Am 27. Mai sah sich MSF nach mehrmaligem Raketenbeschuss gezwungen, das Team zu evakuieren. Am 4. Juni kehrten zwei Mitarbeiter nach Sintan zurück, um die Situation zu evaluieren und medizinische Aktivitäten abzuschliessen. Die Sicherheitslage ist nach wie vor sehr unsicher, da die Stadt und Umgebung immer wieder beschossen werden. Patienten des Spitals werden momentan in medizinische Einrichtungen in Tunesien oder in die nahe gelegene libysche Stadt Jadu überwiesen.
Psychologische Hilfe und Geburtshilfe in Bengasi
Im früheren Kampfgebiet Bengasi konzentriert sich MSF auf die psychologische Betreuung von Frauen, Kindern und medizinischem Personal, das während der Kämpfe im Einsatz war. Ein Psychologe der Organisation unterstützt libysche Kollegen mit einer medizinischen Schulung, mit dem Ziel, Traumasymptome, wie etwa Depressionen, zu erkennen. Des Weiteren assistiert MSF der zentralen Apotheke bei der Medikamentenbestellung, auch wenn durch die steigende Präsenz internationaler Organisationen mittlerweile weniger Unterstützung nötig ist.
Ausserhalb der Stadt leistet MSF gynäkologische und pränatale Hilfe in drei Einrichtungen zwischen Bengasi und der Stadt Adschdabija.
Hilfe für Flüchtlinge in Tunesien und Italien
Tausende libysche Familien flüchten aus der Region Nafusa Richtung tunesische Grenze. Von Anfang April bis Anfang Juni sind mehr als 60’000 Libyer vor der Gewalt geflohen. Sie suchen Zuflucht entlang der tunesischen Grenze.
MSF hilft den lokalen Gesundheitseinrichtungen, die wachsenden medizinischen Bedürfnisse zu bewältigen.
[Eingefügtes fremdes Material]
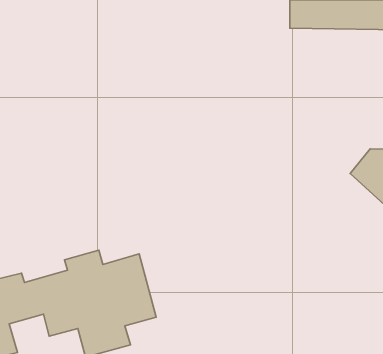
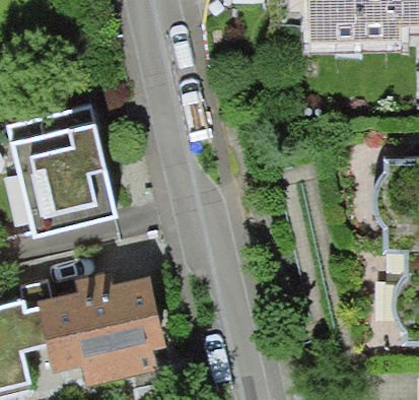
building: none -> [10,106,121,235]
In den Flüchtlingslagern Remada und Dehibat hat MSF mobile Kliniken eingerichtet und bietet den Flüchtlingen medizinische und psychologische Unterstützung an. Die Situation in Dehibat ist wegen der Kämpfe sehr angespannt.
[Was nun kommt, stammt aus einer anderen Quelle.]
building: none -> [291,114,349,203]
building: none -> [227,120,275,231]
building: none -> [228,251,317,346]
In den Übergangslagern von Ras Adjir, nahe der nördlichen Grenze zwischen Tunesien und Libyen, können nahezu 4’000 Menschen aufgrund der Situation in ihren Herkunftsländern nicht in ihre Heimat zurückkehren. Sie stehen vor einer ungewissen Zukunft. Seit Anfang März betreibt MSF ein psychosoziales Hilfsprogramm in den Lagern, da viele Menschen auf ihrer Flucht aus Libyen Gewalt erlebt und traumatische Erfahrungen gemacht haben.
In Shousha, dem grössten Lager, hat diese Situation zu starken Spannungen geführt. Ende Mai starben während eines Feuers vier Flüchtlinge. Dadurch ausgelöst folgten gewalttätige Demonstrationen gegen die unmenschlichen Lebensbedingungen im Lager. Mindestens zwei Menschen starben, viele weitere wurden verletzt und zwei Drittel des Lagers niedergebrannt. Am Tag nach den Vorfällen verteilte MSF Lebensmittel, Wasser und Hilfsgüter an rund 4’000 Menschen und leistete medizinische und psychologische Hilfe. Auch wenn sich die Situation im Lager wieder stabilisiert hat, herrscht unter den Flüchtlingen Angst und Misstrauen. Viele haben bereits mehrmals versucht, die Grenze zu Libyen zu passieren und riskieren auf der Suche nach einer besseren Zukunft erneut ihr Leben. Seit Ende Mai bietet MSF für die Menschen im Shousha Flüchtlingslager eine medizinische Grundversorgung. Viele gesundheitliche Beschwerden stehen nicht mit der Gewalt in Zusammenhang, sondern sind auf die schlechten Lebensbedingungen im überfüllten Lager zurückzuführen.
Auf der Insel Lampedusa betreut MSF die Aufnahme von Patienten im Hafen und die medizinische Nachsorge in den Auffanglagern der Insel. Von Februar bis Mai hat MSF auf Lampedusa fast 12’000 Menschen unterstützt, die vor dem Konflikt in Libyen geflüchtet sind. Die Organisation betreibt zudem ein psychosoziales Hilfsprogramm in einem Auffanglager in Mineo (Sizilien), wo seit März mehr als 3’500 Migranten verschiedener Nationalitäten aufgenommen wurden. Darüber hinaus hat MSF begonnen, die Lebensbedingungen der Migranten und den Zugang zu Hilfe in Durchgangslagern auf dem italienischen Festland zu evaluieren.